◆ EXTRACTED MATERIAL
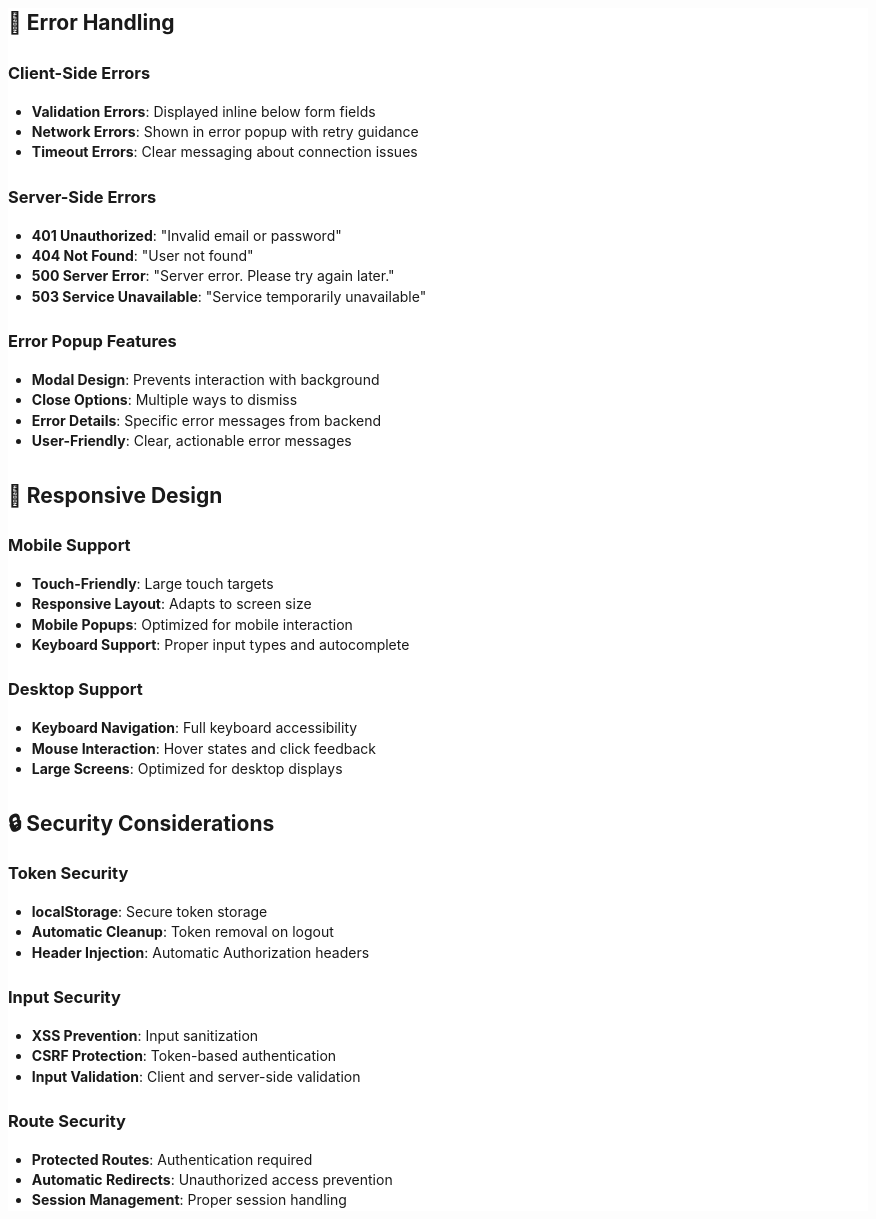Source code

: ## 🐛 Error Handling

### Client-Side Errors
- **Validation Errors**: Displayed inline below form fields
- **Network Errors**: Shown in error popup with retry guidance
- **Timeout Errors**: Clear messaging about connection issues

### Server-Side Errors
- **401 Unauthorized**: "Invalid email or password"
- **404 Not Found**: "User not found"
- **500 Server Error**: "Server error. Please try again later."
- **503 Service Unavailable**: "Service temporarily unavailable"

### Error Popup Features
- **Modal Design**: Prevents interaction with background
- **Close Options**: Multiple ways to dismiss
- **Error Details**: Specific error messages from backend
- **User-Friendly**: Clear, actionable error messages

## 📱 Responsive Design

### Mobile Support
- **Touch-Friendly**: Large touch targets
- **Responsive Layout**: Adapts to screen size
- **Mobile Popups**: Optimized for mobile interaction
- **Keyboard Support**: Proper input types and autocomplete

### Desktop Support
- **Keyboard Navigation**: Full keyboard accessibility
- **Mouse Interaction**: Hover states and click feedback
- **Large Screens**: Optimized for desktop displays

## 🔒 Security Considerations

### Token Security
- **localStorage**: Secure token storage
- **Automatic Cleanup**: Token removal on logout
- **Header Injection**: Automatic Authorization headers

### Input Security
- **XSS Prevention**: Input sanitization
- **CSRF Protection**: Token-based authentication
- **Input Validation**: Client and server-side validation

### Route Security
- **Protected Routes**: Authentication required
- **Automatic Redirects**: Unauthorized access prevention
- **Session Management**: Proper session handling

◆ WHAT YOU NEED TO DO
The answer is every line of the data, exactly as written, with the pictures dropped.

◆ TASK RESULT
Source code

: ## 🐛 Error Handling

### Client-Side Errors
- **Validation Errors**: Displayed inline below form fields
- **Network Errors**: Shown in error popup with retry guidance
- **Timeout Errors**: Clear messaging about connection issues

### Server-Side Errors
- **401 Unauthorized**: "Invalid email or password"
- **404 Not Found**: "User not found"
- **500 Server Error**: "Server error. Please try again later."
- **503 Service Unavailable**: "Service temporarily unavailable"

### Error Popup Features
- **Modal Design**: Prevents interaction with background
- **Close Options**: Multiple ways to dismiss
- **Error Details**: Specific error messages from backend
- **User-Friendly**: Clear, actionable error messages

## 📱 Responsive Design

### Mobile Support
- **Touch-Friendly**: Large touch targets
- **Responsive Layout**: Adapts to screen size
- **Mobile Popups**: Optimized for mobile interaction
- **Keyboard Support**: Proper input types and autocomplete

### Desktop Support
- **Keyboard Navigation**: Full keyboard accessibility
- **Mouse Interaction**: Hover states and click feedback
- **Large Screens**: Optimized for desktop displays

## 🔒 Security Considerations

### Token Security
- **localStorage**: Secure token storage
- **Automatic Cleanup**: Token removal on logout
- **Header Injection**: Automatic Authorization headers

### Input Security
- **XSS Prevention**: Input sanitization
- **CSRF Protection**: Token-based authentication
- **Input Validation**: Client and server-side validation

### Route Security
- **Protected Routes**: Authentication required
- **Automatic Redirects**: Unauthorized access prevention
- **Session Management**: Proper session handling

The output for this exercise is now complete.